Back to the design and while I am quite smitten with the X100VI, the size and button layout can prove tricky at times. I’m not afraid to say that I have pork sausages for fingers, so the on/off button that also doubles as the shutter can inadvertently be pressed at times. I also don’t feel like I can cradle the X100VI in both hands as comfortably as other X series mirrorless cameras when trying to compose a shot.

The hybrid viewfinder (displaying content either in or out of frame), while impressive, is also a little oddly placed for our liking.

As such, all the sleekness of the design may come at the cost of comfort for some.

The ring around the main lens is well placed for those who want to cycle between different shooting modes, and in terms of customisation Fujifilm has served up a wealth of different tones, styles, visuals, and effects to choose from.

This means you can dive really deeply to get the shots that you want, but could also prove a little overwhelming for those who want a more classic point and shoot experience. Thankfully the V100VI caters nicely to this too and if you want to toggle all settings to automatic and not think about things too much, great images are still very easily achievable.

Just point and shoot

So how does it perform?

In a word – expertly.

The 40.2MP X-Trans CMOS 5 HR image sensor is great, although there has been some conjecture about the fact that it is APS-C in nature. Quite frankly, it’s not an issue for me, and does not feel like Fujifilm has delivered an underspecced or underpowered device.
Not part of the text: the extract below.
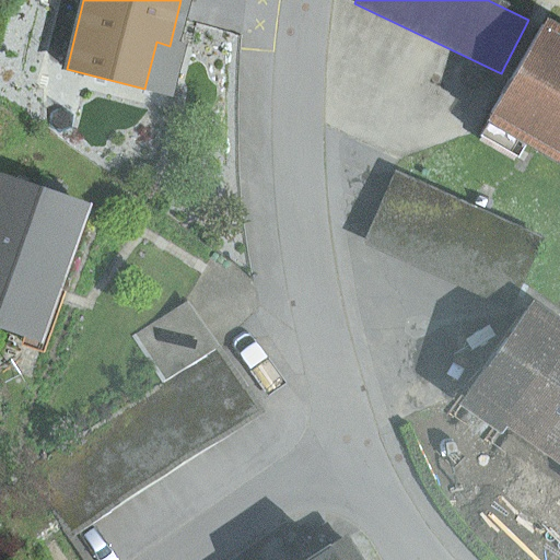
[(559,37),(543,27),(490,117),(492,118),(528,140),(559,158),(559,37)]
The 35mm (23mm F2 lens) focal length is solid, and the ability to switch between 70mm and 50mm offers a decent enough range.

In terms of a key improvement compared to its predecessor, the Fujifilm X100VI features a new in-body image stabilisation (IBIS) system that the Japanese camera maker says keeps images sharp and videos stable. I cannot attest to how much of an enhancement this is to the previous iteration as I did not review it, but the IBIS system here reminds me of something comparable to the flagship Fujifilm DSLR-killing X mirrorless cameras I’ve tried out in the past.
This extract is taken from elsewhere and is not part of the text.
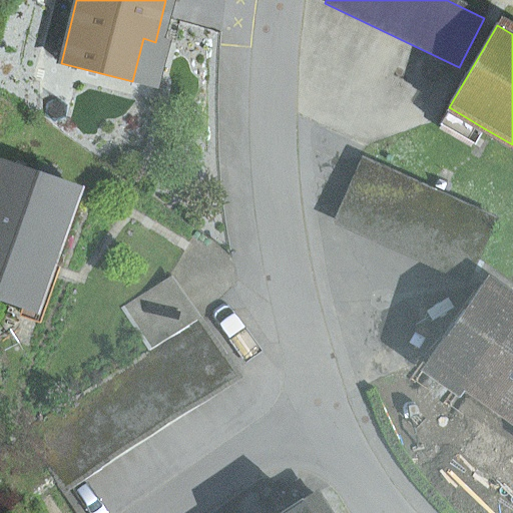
[(132,81),(153,86),(163,44),(155,42),(143,38),(132,81)]
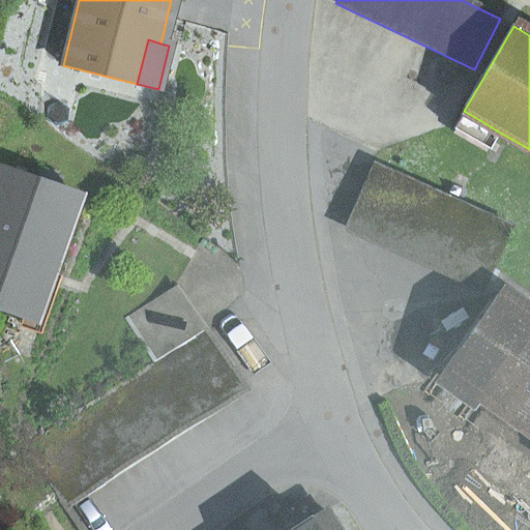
[(489,151),(500,133),(466,112),(454,130),(489,151)]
One of the other elements that has been changed for the X100VI is the 3″ tilting LCD touchscreen on the rear. It can now tilt 45 degrees which helps to address the double-handed cradling I mentioned earlier.

Where the X100VI also wins major points are the 20 Film Simulation modes on offer, all of which are actually based on film that Fujifilm itself has/had created. It means you can get beautifully nuanced images if you take the time to play around with what the company has made available on this camera.

It is these modes that might just be the special ingredient that sets the X100VI apart from everything else on the market. They make a novice photographer feel like a pro at times, and will probably make pros want to experiment more with what they can produce.

In terms of simply making you want to take more pictures, the Fujifilm X100VI achieves this feat effortlessly, making it easy to see what its predecessor, and probably this model too, are so popular.

Final verdict

Much to my chagrin, the influencers are right.

The Fujifilm X100VI is a great all-around camera that will appeal to a wide array of photography enthusiasts. Like its predecessor it will likely become the internet’s favourite new camera, and it has quickly become mine.

Whether you’ll be able to still pick one up, however, when that popularity rises remains to be seen.

My only issue is the recommended retail price, which at ~R34 000 will likely scare some people off despite social media pushing them to buy one.

If you do happen to find one in stock, and are wanting to upgrade or simply add a new daily driver to the arsenal, the Fujifilm X100VI comes highly recommended as a device you’ll be using and enjoying for the next few years easily.